### What you will do
Return the number of lines below with "regulations" in them, and nothing else.

### Records from a data source
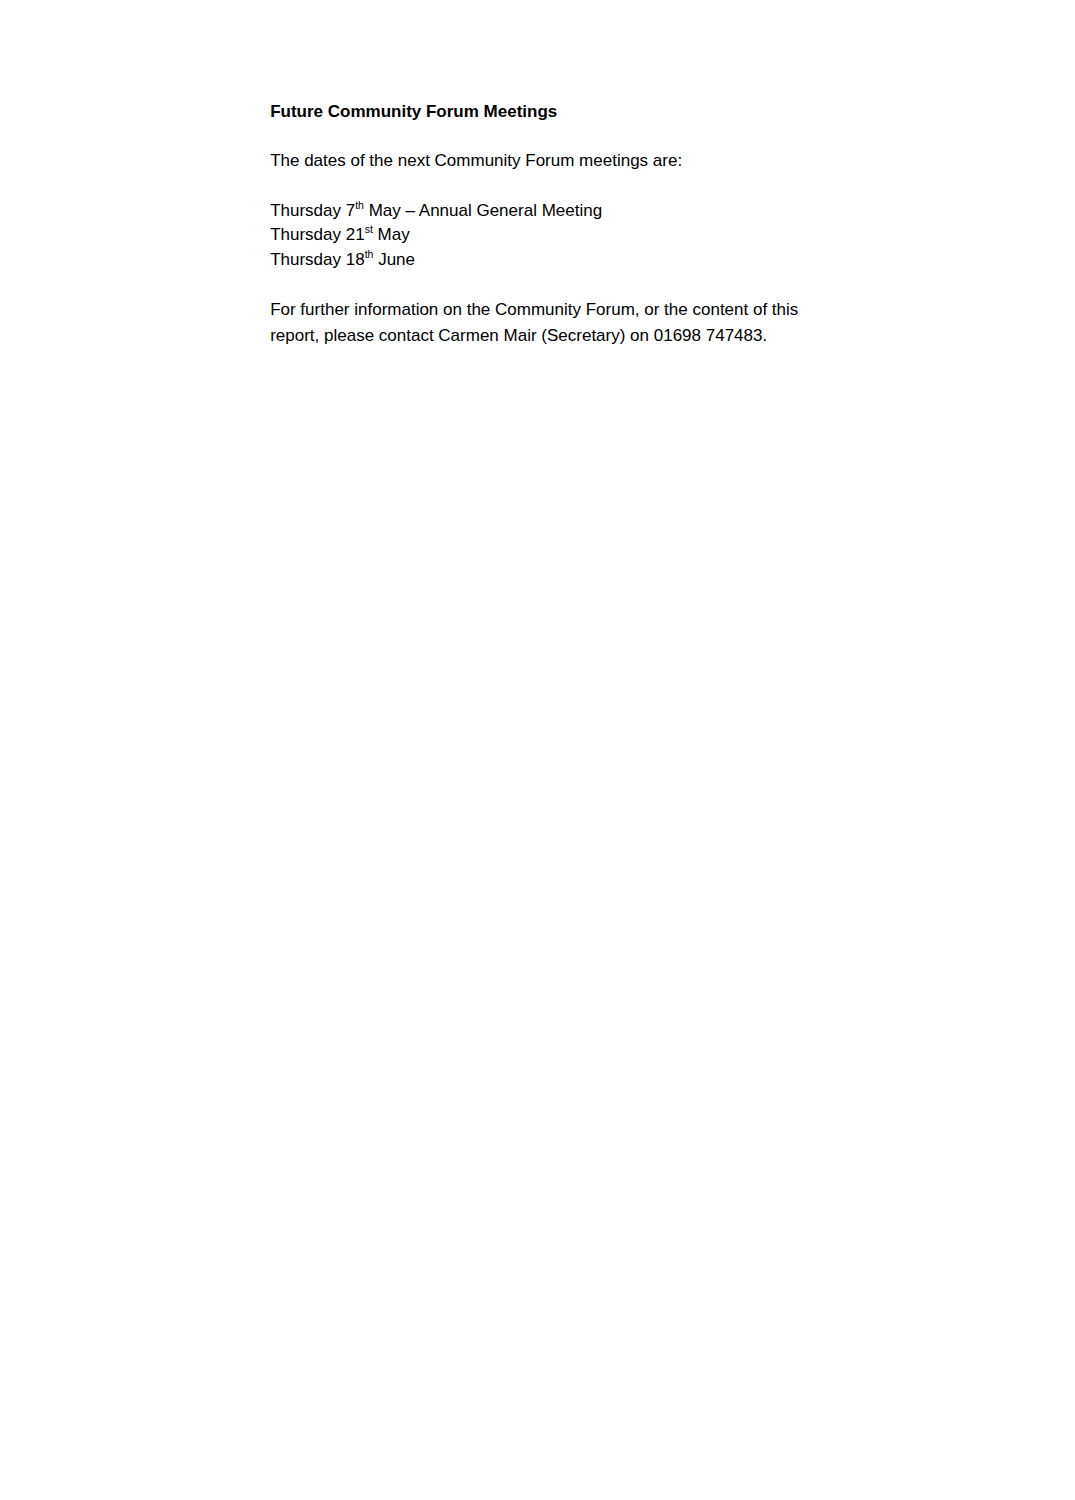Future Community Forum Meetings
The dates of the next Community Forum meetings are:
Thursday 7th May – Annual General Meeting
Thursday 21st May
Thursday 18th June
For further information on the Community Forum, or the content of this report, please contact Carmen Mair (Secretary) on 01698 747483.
...
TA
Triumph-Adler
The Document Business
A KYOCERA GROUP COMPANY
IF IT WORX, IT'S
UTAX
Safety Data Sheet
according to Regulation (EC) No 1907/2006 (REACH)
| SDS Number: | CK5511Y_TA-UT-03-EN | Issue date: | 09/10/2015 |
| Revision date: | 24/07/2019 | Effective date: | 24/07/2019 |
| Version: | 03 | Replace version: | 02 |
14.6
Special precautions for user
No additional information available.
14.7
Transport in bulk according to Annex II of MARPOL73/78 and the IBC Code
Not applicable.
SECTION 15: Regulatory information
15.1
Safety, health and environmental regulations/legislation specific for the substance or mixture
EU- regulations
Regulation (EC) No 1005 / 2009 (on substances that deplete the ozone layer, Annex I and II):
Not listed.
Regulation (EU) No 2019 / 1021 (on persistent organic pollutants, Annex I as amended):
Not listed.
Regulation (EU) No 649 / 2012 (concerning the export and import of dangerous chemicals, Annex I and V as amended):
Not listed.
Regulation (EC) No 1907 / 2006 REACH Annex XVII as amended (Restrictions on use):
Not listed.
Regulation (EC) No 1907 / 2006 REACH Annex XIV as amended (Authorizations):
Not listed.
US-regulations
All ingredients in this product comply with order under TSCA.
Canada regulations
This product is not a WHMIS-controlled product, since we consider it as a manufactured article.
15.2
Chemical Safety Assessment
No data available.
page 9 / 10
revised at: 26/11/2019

### Solution below
4